From: zeez on 15 Apr 2010 13:31 Everybody should always have access to housing no matter what, even if its just a patch of land and a tee pee or shack built by hand. To do otherwise is pure evil+we might as well declare food, water and air a luxury. Imagine living in a world where you pay a 'king' to breathe.
From: Day Brown on 16 Apr 2010 20:47 zeez wrote: > Everybody should always have access to housing no matter what, even if > its just a patch of land and a tee pee or shack built by hand. To do > otherwise is pure evil+we might as well declare food, water and air a > luxury. Imagine living in a world where you pay a 'king' to breathe. Arkansas does not have a building code. My neck of Ozark woods has thousands of owner built cabins... that have been abandoned. The owners knew enuf carpenty, but didnt know how to build the land, ran out of food, and left.

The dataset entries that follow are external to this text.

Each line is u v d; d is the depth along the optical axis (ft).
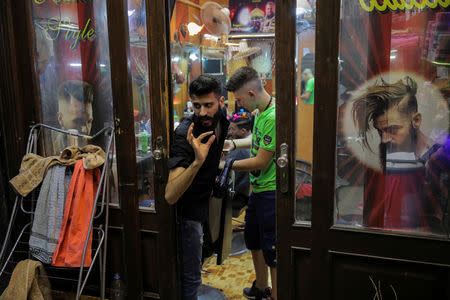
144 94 6.80
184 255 6.69
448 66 5.24
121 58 6.62
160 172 6.73
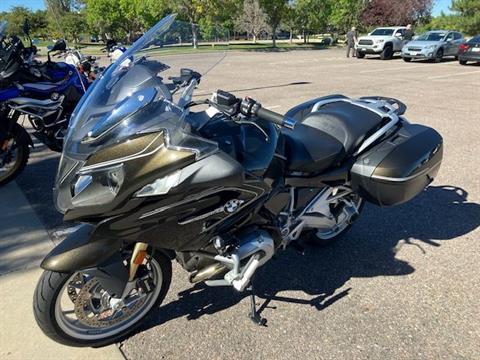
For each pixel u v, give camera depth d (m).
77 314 2.52
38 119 5.30
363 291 3.15
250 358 2.55
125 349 2.62
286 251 3.65
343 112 3.37
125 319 2.69
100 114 2.23
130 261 2.48
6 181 5.11
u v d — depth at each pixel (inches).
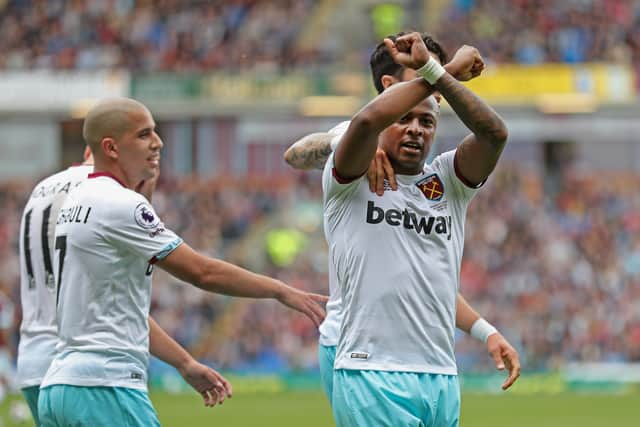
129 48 1963.6
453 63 298.5
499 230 1726.1
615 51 1905.8
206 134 1952.5
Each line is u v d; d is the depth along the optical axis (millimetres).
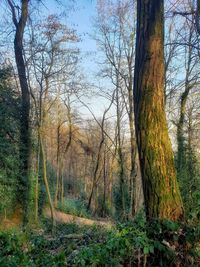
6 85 14570
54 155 33938
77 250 4234
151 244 4422
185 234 4641
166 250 4484
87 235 5191
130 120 21781
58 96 25250
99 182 34156
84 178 38031
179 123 16688
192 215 4816
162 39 5547
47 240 4727
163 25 5609
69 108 30484
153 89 5320
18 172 14867
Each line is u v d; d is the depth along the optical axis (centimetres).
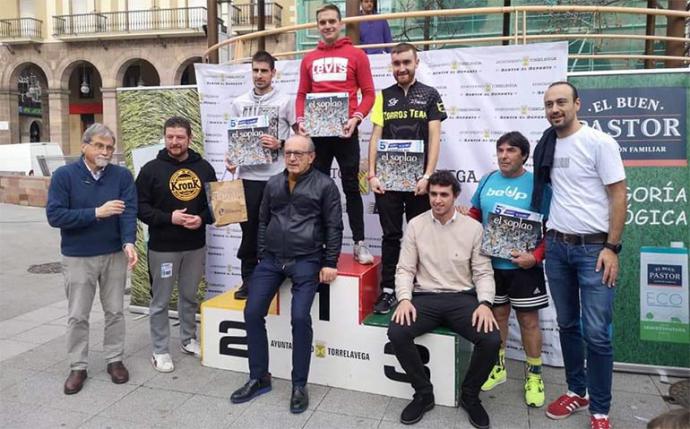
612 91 393
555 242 317
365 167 457
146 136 527
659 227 389
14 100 2917
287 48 2188
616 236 295
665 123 385
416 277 355
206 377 388
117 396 359
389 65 450
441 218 345
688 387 371
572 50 917
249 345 355
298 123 390
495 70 418
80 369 372
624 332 398
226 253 510
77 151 3058
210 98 506
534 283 344
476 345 319
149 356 427
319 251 360
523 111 414
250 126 411
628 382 381
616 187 292
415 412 322
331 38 381
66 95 2847
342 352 366
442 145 434
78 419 329
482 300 329
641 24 883
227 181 397
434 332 337
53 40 2778
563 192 311
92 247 365
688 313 386
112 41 2692
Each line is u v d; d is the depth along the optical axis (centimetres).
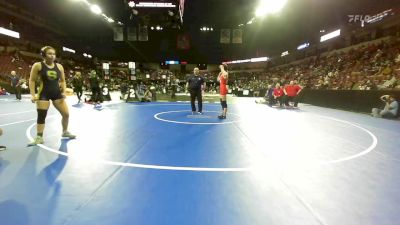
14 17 3294
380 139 641
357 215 265
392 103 1055
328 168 405
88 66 4672
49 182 333
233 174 372
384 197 307
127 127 727
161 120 870
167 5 2425
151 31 4606
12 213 258
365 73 1905
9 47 3212
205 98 2316
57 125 737
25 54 3450
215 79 4672
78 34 4203
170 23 3147
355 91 1343
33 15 3575
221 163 421
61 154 455
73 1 2839
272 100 1596
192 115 1026
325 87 2155
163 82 3788
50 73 518
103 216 256
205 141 572
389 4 1995
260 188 326
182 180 348
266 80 3834
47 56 515
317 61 3042
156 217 256
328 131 734
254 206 281
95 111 1094
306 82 2666
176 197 298
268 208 277
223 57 4938
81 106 1308
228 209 273
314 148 530
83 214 259
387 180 359
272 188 327
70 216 254
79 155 451
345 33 2548
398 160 455
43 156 441
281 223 249
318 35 2909
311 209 276
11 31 3169
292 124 849
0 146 484
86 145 520
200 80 1082
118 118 898
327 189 327
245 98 2570
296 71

From: zeez on 23 Apr 2010 18:42 On Mar 8, 3:19 pm, "Rod Speed" <rod.speed....(a)gmail.com> wrote: > zeez wrote: > > For starters, outlaw real estate speculation, at least the out of control kind. > > Impossible to define, and so impossible to outlaw, my lord, master of high renown(fixed) It's very simple: hold the speculators criminally liable for their actions if they drive up housing prices to insane levels or tank the market.
From: Rod Speed on 23 Apr 2010 20:49 zeez wrote > Rod Speed <rod.speed....(a)gmail.com> wrote >> zeez wrote >>> For starters, outlaw real estate speculation, at least the out of control kind. >> Impossible to define, and so impossible to outlaw, stupid. > It's very simple: We'll see... > hold the speculators criminally liable for their actions > if they drive up housing prices to insane levels Impossible to define, or to prove, stupid. > or tank the market. Impossible to prove beyond reasonable doubt that a criminal conviction requires that it was speculators the tanked the market, stupid. Let alone one particular speculator, stupid.